BULAWAYO – Malawian opposition leader and former vice president Saulos Chilima has accused Zimbabwe’s exiled former police chief Augustine Chihuri of participating in a plot to rig Tuesday’s elections, but Chihuri’s allies denied he was in that country.
Chilima, the leader of the United Transformation Movement (UTM), claimed Zimbabwe’s former police Commissioner General – who fled his country following a military coup that ousted former President Robert Mugabe in November 2017 – was in Malawi to help the ruling Democratic Progressive Party (DPP) rig this week’s Tuesday tripartite elections.

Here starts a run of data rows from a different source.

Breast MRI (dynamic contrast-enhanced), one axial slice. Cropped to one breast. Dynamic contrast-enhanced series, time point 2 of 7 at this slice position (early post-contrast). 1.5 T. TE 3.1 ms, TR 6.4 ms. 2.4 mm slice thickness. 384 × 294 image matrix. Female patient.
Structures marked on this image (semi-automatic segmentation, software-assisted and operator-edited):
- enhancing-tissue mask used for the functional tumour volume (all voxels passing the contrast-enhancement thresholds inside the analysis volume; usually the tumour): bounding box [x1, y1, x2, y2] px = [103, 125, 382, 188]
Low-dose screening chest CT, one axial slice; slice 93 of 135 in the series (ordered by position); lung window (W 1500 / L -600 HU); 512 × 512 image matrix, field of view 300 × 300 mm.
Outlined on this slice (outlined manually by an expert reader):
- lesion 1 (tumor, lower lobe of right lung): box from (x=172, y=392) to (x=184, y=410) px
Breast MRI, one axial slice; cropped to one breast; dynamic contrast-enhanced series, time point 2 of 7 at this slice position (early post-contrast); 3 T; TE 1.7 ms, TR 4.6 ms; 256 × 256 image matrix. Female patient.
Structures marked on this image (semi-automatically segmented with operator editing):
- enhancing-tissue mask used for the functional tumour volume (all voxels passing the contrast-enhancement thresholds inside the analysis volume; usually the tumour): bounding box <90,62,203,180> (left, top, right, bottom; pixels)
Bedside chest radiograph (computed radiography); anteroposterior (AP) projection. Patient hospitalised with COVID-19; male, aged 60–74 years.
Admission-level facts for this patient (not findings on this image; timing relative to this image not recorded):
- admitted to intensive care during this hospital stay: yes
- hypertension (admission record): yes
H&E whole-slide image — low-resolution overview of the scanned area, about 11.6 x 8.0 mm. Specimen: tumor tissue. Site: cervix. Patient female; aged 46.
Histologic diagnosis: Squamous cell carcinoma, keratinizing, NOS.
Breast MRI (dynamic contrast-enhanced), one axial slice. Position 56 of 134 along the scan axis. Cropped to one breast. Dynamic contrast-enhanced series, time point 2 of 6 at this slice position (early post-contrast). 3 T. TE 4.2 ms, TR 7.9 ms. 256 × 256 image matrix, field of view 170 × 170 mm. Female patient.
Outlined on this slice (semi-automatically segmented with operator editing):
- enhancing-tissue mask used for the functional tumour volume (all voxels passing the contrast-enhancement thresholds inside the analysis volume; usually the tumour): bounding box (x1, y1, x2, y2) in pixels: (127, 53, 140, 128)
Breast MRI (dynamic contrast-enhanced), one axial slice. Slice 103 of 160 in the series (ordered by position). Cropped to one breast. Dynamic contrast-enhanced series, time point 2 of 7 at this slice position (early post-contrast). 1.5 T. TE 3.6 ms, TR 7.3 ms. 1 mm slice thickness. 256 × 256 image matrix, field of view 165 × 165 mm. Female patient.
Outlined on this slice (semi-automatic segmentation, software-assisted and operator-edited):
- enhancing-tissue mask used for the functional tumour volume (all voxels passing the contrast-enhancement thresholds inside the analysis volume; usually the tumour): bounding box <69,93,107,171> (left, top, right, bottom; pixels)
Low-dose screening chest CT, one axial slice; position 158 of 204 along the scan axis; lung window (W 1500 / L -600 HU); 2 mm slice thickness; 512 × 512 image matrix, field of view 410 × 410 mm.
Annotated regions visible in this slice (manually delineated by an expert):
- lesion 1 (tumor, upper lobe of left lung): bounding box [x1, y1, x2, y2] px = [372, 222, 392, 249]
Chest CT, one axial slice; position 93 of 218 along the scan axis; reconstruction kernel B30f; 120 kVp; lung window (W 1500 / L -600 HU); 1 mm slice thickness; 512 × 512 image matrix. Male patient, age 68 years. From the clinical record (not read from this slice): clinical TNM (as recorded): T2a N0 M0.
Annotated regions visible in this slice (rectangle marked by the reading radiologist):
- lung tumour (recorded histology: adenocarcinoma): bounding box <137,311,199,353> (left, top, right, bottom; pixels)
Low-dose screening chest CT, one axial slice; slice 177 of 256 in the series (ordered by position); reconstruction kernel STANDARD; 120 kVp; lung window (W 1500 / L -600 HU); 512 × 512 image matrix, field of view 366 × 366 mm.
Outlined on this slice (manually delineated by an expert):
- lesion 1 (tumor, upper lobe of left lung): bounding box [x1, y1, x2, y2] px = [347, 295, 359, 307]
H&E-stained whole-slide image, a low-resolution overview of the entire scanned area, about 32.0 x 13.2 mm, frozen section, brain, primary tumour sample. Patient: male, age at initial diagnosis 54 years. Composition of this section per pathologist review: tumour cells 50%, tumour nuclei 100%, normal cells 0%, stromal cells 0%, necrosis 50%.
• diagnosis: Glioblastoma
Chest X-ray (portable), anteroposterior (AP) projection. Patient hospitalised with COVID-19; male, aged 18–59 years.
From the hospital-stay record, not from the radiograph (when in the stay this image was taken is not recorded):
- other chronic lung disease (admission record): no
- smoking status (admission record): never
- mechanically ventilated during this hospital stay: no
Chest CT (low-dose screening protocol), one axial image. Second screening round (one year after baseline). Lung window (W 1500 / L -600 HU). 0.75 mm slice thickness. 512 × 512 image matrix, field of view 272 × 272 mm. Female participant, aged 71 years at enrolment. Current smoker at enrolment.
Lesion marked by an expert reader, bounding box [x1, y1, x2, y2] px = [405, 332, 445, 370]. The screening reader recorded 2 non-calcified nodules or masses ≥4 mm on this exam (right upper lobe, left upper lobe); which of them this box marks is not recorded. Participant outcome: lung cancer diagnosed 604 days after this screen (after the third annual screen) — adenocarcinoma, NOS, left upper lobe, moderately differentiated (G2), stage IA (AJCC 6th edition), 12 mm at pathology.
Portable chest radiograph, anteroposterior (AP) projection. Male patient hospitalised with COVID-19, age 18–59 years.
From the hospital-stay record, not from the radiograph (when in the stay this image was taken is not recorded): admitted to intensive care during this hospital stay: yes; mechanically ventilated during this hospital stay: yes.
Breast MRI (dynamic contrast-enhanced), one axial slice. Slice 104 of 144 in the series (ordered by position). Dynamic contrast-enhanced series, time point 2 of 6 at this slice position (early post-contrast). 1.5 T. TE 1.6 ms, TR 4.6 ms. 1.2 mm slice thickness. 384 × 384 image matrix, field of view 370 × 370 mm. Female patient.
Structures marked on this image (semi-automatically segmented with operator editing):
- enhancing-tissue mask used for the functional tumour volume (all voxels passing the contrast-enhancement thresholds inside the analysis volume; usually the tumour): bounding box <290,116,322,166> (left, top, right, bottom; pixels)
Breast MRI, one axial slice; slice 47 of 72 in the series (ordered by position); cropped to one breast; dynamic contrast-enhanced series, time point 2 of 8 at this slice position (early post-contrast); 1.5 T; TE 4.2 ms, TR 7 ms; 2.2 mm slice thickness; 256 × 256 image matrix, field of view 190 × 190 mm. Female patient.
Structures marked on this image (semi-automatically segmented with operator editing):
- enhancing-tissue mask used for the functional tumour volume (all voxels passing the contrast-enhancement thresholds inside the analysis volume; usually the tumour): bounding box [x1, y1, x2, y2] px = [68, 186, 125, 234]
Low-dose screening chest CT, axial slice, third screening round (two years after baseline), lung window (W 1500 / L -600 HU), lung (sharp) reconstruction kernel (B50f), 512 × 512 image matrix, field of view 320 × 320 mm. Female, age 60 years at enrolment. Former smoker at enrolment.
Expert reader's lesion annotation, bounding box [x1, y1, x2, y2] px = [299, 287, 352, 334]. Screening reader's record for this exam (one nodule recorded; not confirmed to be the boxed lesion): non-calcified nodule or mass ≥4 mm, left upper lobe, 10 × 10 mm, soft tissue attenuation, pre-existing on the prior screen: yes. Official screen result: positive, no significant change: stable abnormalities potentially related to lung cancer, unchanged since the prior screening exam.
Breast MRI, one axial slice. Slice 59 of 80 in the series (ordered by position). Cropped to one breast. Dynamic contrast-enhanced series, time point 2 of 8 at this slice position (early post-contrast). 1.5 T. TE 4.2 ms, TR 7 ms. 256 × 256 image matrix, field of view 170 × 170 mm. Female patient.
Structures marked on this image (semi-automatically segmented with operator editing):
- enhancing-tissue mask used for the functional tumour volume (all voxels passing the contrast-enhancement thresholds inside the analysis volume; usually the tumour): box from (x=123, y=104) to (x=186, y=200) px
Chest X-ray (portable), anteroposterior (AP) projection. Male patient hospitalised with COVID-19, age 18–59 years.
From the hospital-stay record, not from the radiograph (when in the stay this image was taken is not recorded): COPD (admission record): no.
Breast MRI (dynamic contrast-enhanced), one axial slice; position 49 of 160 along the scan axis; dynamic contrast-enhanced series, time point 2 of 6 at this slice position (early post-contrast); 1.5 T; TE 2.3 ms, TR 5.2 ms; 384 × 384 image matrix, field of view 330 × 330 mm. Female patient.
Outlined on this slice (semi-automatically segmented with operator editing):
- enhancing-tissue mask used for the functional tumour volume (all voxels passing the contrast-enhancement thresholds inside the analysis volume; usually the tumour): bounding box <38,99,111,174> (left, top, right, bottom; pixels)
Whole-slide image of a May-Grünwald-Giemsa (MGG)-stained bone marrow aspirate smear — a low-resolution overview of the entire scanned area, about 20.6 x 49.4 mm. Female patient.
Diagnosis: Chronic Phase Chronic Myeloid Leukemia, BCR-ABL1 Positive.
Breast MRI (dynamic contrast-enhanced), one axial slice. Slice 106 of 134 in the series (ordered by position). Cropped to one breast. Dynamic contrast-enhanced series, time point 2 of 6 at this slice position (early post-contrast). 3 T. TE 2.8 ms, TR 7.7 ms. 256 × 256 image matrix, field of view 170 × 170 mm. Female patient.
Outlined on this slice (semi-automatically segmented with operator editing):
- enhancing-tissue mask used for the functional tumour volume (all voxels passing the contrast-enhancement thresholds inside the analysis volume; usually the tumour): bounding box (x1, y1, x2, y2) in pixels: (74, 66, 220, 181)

“We are saying that Chihuri must leave our country, don’t mess our elections,” Chilima told an early morning news conference at his home in Lilongwe.
But Jonathan Moyo, a former minister in Mugabe’s government who also fled to exile, denied Chihuri was in Malawi.
“This is a lie with no legs. It won’t go anywhere. I don’t know where former CGP Chihuri is, but I know where he isn’t… I know he is not in Malawi. This I know,” Moyo said on Twitter.
Chilima claimed Chihuri was hired by the DPP government in order to train parallel police officers who will pose as legitimate officers and commit electoral fraud.
He also claimed a plot to switch ballots with already marked ballot papers.
The UTM added: “We will soon be writing Malawi Electoral Commission, elaborating these anomalies so that they can have them fixed.”
Chilima, 46, quit President Peter Mutharika’s party to form the UTM, while staying on as vice president.
The other two contenders for the presidency are Lazarus Chakwera, head of the main opposition Malawi Congress Party (MCP) who has the backing of former President Joyce Banda and Atupele Muluzi, who was health minister in Mutharika’s government and is the son of former Malawi president Bakili Muluzi.